[What is being asked]: Scan the records for the string "attic" and state how many lines contain it, using the number alone.

[Source information]:

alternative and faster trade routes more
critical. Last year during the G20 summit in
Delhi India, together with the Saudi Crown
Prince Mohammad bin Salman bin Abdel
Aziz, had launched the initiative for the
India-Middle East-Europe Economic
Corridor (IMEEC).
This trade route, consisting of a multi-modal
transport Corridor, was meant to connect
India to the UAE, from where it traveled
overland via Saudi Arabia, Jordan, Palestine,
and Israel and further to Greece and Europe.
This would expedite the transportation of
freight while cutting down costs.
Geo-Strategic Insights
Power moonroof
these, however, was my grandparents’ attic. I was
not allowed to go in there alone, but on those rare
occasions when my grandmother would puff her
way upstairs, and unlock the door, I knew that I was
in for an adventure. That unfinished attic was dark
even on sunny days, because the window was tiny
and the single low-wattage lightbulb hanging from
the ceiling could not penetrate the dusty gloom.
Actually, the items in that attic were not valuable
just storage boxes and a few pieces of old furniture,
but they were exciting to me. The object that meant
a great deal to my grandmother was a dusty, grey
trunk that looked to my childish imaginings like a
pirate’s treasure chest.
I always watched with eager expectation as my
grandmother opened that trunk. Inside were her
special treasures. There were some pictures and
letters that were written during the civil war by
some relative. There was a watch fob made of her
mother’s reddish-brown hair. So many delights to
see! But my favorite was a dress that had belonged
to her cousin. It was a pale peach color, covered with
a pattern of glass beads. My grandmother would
* * *
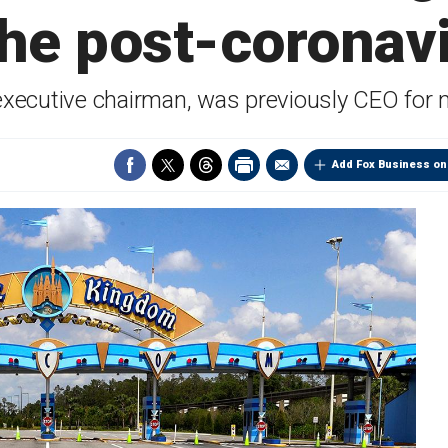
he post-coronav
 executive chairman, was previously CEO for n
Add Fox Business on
* * *
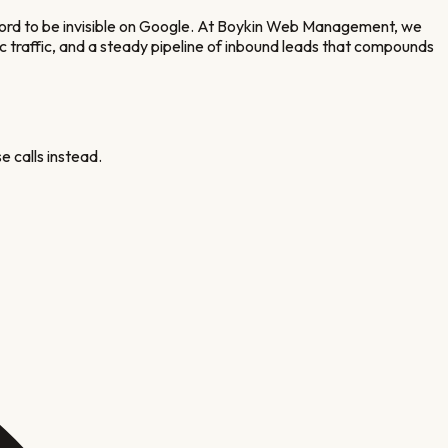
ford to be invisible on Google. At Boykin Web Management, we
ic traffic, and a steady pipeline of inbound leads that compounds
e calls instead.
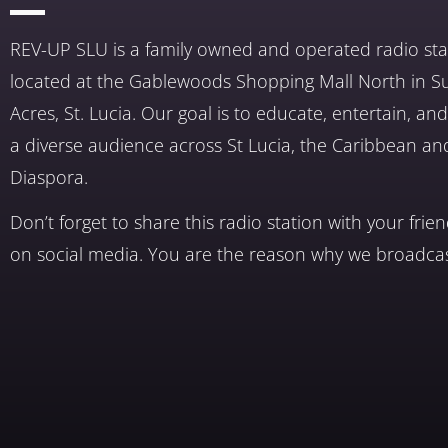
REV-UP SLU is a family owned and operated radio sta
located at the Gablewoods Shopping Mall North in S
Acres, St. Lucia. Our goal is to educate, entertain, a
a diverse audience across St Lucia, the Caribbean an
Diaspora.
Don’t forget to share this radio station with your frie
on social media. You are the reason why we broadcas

[Output for this exercise]: 3